Given text:
Start of Block
Contents & abstracts



Theory and Technique
J. André. Little Louis and Little Hans. Richard e Piggle, 24, 1, 2016, 1-9.

“Little girls have three holes, little boys have only got two…”; “Little boys have a widdler.  Little girls don’t”. Whether childhood sexual theories/phantasies follow that of little Louis (Althusser) or that of little Hans, in these forms they deny any difference between the sexes.  Denial of the difference between the sexes is the element most commonly found in the psyche’s world. The multiplication of holes and the image of a missing penis are two forms of representation that create an opening for conceptions of heterogeneous femininity.


A. Molli. Contemporary Adolescents: Confused Aliens Just Landed on an Unknown Planet? Richard & Piggle, 24, 1, 2016, 10-26.

This work presents contemporary adolescents as they are when we meet them in the therapist’s room: the witnesses to social and familial transformations and new forms of mental suffering. The author hypothesizes the existence of a link between the symptoms of adolescents who seem to “vanish” when they come into emotional contact, and a lack of mirroring:  as if a fragile parenting (liquid in its turn) were linked to these young peoples’ new forms of malaise so often connoted with a dependence on “prosthesis-objects”, with which they seek to fill the void created by a lack both of a healthy dependence and of the quest for an authentic independence. It becomes crucial to know how to draw the patient closer with “words that touch”, by offering to listen to his/her (sometimes silent) voice as well as the therapist’s own emotions.
End of Block
Carry on the journal's contents and abstracts from the end of its last sentence, keeping the same layout and tone.

Extracted material:
Start of Block
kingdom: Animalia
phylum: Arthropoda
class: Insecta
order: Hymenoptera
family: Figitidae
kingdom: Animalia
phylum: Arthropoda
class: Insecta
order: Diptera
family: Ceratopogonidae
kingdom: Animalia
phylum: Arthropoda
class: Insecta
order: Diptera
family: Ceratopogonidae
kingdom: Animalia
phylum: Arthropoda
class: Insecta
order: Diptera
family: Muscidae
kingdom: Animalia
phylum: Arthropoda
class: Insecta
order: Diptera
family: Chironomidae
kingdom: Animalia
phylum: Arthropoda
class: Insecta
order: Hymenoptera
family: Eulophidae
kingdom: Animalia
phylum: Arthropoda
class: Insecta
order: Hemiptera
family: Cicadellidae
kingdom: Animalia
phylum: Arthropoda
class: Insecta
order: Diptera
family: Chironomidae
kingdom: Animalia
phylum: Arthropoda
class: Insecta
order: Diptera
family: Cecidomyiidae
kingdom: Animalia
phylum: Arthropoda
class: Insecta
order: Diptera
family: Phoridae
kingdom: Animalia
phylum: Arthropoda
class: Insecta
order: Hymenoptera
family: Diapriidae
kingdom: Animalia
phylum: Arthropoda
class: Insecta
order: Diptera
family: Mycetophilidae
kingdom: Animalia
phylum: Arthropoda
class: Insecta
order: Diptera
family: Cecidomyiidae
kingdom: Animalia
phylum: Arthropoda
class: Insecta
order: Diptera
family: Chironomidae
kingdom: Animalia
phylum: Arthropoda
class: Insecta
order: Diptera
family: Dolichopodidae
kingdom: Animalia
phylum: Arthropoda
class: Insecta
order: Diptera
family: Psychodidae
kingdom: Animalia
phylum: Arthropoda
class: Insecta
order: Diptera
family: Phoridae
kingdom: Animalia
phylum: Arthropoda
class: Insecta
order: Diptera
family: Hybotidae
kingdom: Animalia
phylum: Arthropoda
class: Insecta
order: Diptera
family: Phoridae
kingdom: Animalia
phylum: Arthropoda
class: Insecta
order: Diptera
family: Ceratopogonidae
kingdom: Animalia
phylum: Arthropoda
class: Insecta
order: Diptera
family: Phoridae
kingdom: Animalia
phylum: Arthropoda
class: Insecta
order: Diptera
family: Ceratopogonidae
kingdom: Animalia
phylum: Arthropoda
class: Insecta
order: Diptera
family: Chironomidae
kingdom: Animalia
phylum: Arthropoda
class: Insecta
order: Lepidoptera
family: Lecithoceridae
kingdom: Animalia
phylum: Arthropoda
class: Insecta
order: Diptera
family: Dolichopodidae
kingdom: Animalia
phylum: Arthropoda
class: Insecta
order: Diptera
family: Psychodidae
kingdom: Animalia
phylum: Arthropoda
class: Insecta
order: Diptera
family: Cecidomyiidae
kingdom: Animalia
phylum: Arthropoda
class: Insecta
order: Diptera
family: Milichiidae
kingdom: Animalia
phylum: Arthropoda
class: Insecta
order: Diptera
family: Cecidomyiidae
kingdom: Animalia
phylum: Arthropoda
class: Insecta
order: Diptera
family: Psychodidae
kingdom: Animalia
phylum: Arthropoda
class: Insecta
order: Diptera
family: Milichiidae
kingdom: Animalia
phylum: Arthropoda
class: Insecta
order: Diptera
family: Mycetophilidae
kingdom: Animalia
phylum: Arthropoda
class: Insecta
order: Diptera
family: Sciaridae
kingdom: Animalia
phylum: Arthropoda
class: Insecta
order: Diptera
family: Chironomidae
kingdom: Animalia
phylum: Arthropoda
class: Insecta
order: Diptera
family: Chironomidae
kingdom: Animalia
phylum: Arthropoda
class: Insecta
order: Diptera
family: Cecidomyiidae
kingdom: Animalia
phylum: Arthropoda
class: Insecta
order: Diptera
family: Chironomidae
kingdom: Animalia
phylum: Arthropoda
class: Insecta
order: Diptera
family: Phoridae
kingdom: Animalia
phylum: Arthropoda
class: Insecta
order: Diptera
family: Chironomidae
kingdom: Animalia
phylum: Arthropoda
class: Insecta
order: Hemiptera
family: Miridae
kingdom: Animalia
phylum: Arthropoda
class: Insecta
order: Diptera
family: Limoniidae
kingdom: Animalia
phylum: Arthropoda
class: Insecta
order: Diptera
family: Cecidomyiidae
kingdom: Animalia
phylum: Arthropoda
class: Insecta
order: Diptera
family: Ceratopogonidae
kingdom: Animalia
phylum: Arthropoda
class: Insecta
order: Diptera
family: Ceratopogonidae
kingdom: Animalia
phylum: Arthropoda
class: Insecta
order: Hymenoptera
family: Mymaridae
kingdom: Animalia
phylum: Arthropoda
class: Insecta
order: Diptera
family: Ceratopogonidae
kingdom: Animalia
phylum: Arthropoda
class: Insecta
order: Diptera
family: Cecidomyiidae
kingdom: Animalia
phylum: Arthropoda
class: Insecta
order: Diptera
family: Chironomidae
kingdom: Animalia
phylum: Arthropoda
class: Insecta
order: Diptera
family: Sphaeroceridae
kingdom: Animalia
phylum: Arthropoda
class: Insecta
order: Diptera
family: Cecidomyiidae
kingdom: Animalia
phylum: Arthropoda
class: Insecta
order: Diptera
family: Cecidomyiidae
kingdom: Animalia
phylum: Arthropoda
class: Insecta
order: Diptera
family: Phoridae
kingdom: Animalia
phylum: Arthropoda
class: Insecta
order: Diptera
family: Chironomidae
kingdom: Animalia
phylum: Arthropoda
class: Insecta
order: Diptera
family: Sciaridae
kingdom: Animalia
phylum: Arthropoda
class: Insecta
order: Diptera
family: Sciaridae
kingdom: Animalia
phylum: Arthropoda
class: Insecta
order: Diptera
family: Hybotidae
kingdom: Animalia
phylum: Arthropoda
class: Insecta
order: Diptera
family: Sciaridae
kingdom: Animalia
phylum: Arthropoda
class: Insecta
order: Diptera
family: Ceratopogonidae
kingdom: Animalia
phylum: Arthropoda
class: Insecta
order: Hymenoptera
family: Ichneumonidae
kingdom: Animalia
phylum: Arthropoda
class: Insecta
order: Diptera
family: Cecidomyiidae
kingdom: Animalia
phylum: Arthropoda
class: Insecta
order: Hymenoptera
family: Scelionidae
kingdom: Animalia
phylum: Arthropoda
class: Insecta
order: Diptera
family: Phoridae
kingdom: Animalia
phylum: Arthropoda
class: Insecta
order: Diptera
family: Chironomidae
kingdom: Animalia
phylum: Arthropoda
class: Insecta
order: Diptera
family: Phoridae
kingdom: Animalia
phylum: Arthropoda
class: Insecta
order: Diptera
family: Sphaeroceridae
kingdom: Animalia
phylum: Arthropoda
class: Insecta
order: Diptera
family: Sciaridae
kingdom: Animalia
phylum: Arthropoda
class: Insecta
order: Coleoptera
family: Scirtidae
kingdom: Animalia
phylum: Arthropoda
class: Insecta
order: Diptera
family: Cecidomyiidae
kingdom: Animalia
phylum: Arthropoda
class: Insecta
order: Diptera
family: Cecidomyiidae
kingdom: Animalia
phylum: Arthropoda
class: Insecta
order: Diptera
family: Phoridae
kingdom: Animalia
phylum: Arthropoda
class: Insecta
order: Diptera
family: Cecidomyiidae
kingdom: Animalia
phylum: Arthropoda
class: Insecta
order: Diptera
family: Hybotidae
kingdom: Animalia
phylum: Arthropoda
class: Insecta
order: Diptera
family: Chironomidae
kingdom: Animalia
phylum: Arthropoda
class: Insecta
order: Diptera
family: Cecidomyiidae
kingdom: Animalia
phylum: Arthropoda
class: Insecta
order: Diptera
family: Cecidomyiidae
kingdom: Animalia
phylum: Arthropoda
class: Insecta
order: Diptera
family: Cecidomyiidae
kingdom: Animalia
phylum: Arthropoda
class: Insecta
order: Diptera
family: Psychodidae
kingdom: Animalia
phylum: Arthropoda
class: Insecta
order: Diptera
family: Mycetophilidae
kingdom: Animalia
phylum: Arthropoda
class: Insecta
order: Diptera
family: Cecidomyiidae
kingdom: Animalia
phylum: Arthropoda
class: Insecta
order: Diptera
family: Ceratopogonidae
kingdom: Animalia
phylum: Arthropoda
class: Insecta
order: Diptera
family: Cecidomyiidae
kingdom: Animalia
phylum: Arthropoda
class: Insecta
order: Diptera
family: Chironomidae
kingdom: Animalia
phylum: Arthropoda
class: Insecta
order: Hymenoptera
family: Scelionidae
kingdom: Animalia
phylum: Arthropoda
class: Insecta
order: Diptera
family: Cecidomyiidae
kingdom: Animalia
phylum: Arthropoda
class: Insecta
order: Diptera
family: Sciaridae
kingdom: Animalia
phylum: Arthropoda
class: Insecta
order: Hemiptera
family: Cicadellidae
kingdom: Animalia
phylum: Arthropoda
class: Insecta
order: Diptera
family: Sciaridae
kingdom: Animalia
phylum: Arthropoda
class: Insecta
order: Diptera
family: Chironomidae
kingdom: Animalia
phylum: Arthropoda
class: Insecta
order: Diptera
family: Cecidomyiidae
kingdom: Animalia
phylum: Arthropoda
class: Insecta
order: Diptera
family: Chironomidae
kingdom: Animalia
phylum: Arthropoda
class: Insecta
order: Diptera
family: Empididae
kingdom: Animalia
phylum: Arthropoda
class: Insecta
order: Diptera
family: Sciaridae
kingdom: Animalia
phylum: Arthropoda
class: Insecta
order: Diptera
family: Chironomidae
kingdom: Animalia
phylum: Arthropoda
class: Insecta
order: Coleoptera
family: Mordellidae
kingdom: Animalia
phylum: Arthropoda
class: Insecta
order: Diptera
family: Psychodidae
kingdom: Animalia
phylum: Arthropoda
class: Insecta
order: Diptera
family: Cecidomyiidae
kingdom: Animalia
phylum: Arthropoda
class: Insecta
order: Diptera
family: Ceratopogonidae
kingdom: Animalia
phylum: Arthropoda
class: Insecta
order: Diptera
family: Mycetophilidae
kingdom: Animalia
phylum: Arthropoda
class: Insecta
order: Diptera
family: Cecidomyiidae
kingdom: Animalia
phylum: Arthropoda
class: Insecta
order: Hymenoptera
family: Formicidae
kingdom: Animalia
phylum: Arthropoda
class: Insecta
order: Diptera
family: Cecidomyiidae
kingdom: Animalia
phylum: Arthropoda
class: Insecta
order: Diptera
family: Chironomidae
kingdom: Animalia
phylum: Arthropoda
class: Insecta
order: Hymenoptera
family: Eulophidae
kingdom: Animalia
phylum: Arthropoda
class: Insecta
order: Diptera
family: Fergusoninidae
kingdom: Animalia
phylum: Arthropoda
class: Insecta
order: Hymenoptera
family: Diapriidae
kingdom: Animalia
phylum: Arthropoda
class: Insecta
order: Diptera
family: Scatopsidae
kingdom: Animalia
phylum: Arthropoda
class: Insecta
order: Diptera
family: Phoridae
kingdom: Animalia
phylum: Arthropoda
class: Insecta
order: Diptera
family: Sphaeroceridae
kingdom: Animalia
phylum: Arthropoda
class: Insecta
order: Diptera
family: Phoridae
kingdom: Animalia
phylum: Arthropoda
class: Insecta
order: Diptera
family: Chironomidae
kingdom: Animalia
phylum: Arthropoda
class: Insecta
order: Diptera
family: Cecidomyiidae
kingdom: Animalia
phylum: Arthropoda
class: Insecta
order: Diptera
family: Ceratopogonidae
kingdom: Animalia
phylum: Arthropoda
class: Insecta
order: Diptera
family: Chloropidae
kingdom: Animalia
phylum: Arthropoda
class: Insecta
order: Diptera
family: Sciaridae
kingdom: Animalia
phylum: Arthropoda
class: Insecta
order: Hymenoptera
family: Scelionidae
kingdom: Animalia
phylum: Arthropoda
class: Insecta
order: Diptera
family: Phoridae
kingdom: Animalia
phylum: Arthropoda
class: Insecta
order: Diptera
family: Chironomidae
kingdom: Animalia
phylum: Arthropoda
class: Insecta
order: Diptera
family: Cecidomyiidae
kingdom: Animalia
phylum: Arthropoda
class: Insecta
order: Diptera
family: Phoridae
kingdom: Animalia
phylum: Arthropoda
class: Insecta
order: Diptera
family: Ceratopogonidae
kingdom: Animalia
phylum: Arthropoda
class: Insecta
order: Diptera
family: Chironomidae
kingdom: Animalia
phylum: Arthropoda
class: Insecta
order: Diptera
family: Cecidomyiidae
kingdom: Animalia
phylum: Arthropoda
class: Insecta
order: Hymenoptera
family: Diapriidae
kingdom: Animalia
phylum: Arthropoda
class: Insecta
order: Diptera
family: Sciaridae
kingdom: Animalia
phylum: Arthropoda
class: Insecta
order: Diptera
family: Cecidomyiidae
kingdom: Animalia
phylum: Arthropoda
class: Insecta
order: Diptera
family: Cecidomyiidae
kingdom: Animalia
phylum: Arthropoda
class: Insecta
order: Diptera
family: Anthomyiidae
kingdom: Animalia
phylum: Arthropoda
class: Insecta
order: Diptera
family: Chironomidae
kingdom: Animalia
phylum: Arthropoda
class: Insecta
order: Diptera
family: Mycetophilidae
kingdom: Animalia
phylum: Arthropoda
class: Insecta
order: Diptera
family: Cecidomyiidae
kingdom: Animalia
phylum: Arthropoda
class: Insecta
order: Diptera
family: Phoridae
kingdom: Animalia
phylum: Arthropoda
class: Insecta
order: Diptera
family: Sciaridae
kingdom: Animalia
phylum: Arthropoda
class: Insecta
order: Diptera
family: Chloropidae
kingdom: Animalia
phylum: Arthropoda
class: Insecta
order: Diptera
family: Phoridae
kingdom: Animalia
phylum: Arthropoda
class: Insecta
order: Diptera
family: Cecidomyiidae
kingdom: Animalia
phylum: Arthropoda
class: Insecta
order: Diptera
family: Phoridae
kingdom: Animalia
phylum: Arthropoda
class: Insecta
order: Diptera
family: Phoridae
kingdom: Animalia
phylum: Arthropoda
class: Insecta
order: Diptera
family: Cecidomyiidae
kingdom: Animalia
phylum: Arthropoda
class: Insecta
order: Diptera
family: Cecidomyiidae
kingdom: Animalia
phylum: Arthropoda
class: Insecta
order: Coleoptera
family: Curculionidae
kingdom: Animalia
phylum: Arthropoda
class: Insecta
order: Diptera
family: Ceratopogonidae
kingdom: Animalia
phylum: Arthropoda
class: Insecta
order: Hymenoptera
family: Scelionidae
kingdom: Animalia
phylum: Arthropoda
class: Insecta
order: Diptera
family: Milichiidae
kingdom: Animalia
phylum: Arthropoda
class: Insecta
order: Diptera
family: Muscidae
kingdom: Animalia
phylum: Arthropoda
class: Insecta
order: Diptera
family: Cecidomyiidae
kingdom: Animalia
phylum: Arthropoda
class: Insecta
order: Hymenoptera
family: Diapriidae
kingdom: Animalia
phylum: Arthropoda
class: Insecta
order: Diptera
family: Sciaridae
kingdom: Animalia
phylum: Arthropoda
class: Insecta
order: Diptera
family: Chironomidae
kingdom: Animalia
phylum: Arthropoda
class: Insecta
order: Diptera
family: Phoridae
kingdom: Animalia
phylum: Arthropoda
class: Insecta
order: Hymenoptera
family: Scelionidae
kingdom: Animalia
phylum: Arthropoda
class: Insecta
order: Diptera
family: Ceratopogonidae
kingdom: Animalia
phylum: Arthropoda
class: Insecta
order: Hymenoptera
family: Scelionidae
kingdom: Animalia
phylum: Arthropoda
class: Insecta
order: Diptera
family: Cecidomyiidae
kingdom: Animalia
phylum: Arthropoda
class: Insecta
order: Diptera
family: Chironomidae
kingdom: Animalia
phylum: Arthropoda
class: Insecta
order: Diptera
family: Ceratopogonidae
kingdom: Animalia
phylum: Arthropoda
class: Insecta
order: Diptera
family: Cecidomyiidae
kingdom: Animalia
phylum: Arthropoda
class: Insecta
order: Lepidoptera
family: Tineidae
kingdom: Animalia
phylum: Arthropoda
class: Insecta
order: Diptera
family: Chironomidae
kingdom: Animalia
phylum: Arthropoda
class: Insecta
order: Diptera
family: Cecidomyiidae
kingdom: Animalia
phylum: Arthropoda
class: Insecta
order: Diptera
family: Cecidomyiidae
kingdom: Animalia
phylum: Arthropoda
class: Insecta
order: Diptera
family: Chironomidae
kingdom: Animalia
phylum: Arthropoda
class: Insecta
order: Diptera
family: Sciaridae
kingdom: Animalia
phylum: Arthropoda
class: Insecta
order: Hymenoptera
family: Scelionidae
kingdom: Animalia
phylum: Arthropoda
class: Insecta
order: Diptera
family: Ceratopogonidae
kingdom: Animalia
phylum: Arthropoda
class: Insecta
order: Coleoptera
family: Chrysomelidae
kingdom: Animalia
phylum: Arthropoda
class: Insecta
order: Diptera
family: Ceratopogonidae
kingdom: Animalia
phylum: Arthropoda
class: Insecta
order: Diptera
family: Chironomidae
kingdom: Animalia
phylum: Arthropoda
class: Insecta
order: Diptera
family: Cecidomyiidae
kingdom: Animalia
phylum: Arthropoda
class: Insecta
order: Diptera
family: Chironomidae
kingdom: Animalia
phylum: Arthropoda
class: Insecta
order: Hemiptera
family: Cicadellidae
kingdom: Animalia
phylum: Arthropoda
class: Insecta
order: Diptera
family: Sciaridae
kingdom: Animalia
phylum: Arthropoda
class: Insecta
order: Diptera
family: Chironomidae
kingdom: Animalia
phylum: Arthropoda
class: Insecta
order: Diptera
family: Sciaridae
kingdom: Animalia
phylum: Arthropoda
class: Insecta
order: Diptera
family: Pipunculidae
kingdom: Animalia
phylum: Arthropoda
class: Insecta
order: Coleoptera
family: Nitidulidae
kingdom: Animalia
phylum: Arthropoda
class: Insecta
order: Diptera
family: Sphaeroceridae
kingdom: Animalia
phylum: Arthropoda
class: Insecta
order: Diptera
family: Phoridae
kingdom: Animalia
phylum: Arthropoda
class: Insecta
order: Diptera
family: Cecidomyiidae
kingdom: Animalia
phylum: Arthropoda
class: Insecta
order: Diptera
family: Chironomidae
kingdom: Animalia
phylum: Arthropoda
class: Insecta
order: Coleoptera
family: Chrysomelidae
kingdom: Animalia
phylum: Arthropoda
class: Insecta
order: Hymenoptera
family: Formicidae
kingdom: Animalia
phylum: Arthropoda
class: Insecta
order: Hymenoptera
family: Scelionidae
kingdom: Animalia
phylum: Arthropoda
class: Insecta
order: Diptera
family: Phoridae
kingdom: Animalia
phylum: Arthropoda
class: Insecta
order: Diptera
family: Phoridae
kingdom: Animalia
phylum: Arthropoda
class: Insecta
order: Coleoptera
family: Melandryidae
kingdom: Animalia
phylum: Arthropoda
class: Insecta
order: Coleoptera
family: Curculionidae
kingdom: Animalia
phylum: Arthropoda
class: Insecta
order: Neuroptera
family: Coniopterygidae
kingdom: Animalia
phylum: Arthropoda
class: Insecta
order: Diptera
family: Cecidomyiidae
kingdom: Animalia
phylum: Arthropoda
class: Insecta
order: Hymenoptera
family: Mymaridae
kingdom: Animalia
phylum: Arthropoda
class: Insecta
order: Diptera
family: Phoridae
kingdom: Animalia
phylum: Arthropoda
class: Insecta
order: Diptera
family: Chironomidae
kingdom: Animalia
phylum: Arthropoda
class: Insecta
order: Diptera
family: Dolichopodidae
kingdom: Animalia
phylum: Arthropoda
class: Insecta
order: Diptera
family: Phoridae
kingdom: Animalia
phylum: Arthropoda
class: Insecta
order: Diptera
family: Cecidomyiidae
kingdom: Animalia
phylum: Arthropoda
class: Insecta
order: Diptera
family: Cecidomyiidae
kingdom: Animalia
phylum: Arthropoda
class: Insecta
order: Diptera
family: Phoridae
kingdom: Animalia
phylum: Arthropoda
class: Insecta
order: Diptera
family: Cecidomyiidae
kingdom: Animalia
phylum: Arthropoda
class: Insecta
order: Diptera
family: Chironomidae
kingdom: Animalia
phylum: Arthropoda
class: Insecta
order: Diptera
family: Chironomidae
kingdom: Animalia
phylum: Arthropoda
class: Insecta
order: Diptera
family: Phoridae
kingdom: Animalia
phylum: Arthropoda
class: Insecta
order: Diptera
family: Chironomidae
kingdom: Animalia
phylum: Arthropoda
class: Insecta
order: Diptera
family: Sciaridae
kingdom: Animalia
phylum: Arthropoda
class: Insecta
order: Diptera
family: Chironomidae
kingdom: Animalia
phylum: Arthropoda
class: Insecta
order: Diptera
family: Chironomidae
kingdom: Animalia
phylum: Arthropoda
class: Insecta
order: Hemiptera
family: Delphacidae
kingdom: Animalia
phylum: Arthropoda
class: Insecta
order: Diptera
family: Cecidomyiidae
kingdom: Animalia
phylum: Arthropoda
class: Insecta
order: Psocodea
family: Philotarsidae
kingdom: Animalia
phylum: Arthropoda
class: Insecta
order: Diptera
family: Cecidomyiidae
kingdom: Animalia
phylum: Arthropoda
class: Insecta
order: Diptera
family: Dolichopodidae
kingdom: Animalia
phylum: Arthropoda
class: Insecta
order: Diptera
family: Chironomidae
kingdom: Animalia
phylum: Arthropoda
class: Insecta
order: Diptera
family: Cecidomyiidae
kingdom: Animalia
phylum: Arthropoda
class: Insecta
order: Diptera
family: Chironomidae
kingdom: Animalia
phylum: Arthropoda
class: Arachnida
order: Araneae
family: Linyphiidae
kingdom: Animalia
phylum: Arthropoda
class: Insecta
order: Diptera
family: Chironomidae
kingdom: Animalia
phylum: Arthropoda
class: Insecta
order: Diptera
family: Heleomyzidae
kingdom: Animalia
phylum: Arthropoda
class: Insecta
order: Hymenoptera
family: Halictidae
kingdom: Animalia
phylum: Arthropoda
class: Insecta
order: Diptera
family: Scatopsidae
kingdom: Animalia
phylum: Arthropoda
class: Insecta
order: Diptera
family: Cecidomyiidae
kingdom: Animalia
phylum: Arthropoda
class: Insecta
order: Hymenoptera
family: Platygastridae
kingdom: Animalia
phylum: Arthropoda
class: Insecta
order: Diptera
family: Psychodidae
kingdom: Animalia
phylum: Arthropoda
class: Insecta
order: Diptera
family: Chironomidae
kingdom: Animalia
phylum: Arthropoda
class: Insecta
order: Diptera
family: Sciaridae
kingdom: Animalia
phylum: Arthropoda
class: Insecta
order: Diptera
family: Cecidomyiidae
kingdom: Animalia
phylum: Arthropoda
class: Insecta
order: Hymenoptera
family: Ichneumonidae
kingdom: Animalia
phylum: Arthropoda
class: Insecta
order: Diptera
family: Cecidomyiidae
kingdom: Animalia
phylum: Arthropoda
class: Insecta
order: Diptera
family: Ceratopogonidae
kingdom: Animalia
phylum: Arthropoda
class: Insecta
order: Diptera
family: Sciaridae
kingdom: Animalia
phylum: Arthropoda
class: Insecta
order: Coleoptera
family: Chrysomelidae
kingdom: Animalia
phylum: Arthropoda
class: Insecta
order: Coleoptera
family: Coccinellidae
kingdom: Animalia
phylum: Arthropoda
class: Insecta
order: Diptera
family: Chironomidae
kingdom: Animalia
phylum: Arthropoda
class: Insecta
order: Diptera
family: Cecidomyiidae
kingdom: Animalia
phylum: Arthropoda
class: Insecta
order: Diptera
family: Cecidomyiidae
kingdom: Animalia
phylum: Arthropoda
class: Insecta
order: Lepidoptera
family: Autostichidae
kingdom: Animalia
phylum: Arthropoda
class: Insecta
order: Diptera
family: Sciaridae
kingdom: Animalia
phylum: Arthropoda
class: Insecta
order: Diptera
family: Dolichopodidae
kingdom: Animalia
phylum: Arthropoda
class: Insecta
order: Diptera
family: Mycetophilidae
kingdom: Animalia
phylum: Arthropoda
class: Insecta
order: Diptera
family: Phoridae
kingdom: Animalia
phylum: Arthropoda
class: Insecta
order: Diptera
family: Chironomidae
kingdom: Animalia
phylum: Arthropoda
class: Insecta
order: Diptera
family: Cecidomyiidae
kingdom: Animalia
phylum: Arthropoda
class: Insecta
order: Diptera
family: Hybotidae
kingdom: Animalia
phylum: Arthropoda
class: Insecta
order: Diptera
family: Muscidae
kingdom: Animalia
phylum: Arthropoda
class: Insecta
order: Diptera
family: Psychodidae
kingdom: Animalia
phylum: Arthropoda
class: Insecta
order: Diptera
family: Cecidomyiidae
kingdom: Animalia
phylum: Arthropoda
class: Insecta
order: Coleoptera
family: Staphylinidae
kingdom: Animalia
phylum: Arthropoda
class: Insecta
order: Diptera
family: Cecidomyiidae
End of Block
Task output:
Clinical Reflections
A. Gentile. The Oedipal Scenario in Smithereens. Richard & Piggle, 24, 1, 2016, 27-34.

Drawing on her own experience in the public health sector, the author reflects on current clinical treatment during the age of development. The new Oedipal tragedy confronts us not only with failed attempts at repression but also with a genuine pulverization of what was, once upon a time, the family scene. Nowadays, this tragedy seems to be enacted “live”, without any intervention from a “third”. The new families are presenting a singular poverty in transferable experience when compared with the enormous developments in technology occurring in our times. What treatment can child psychoanalysts offer such a “cultural winter”?


L. Quagelli. Between Oedipus and Narcissus: Psychodrama and Polyphony in Psychic Processes during Adolescence. Richard & Piggle, 24, 1, 2016, 35-48.

Taking as his starting point the case of Mario, a young patient treated by way of psychoanalytic psychodrama for the individual, the author discusses how Oedipal problems and narcissistic suffering can become entangled during adolescence. The author describes Mario’s different phases of treatment in detail. He illustrates the gradual development of the processes that lead to the possibility of constructing a tie between that most classic problem of working through the pubertal body’s sexual potential, on the one hand, and the integration of split and frozen elements belonging to a traumatic (earlier) history, on the other.


E. Evangelisti. The Same Eyes but Different Gazes. Reflections on the Psychoanalytic Infant Observation of Two Homozygous Twin Girls. Richard & Piggle, 24, 1, 2016, 49-66.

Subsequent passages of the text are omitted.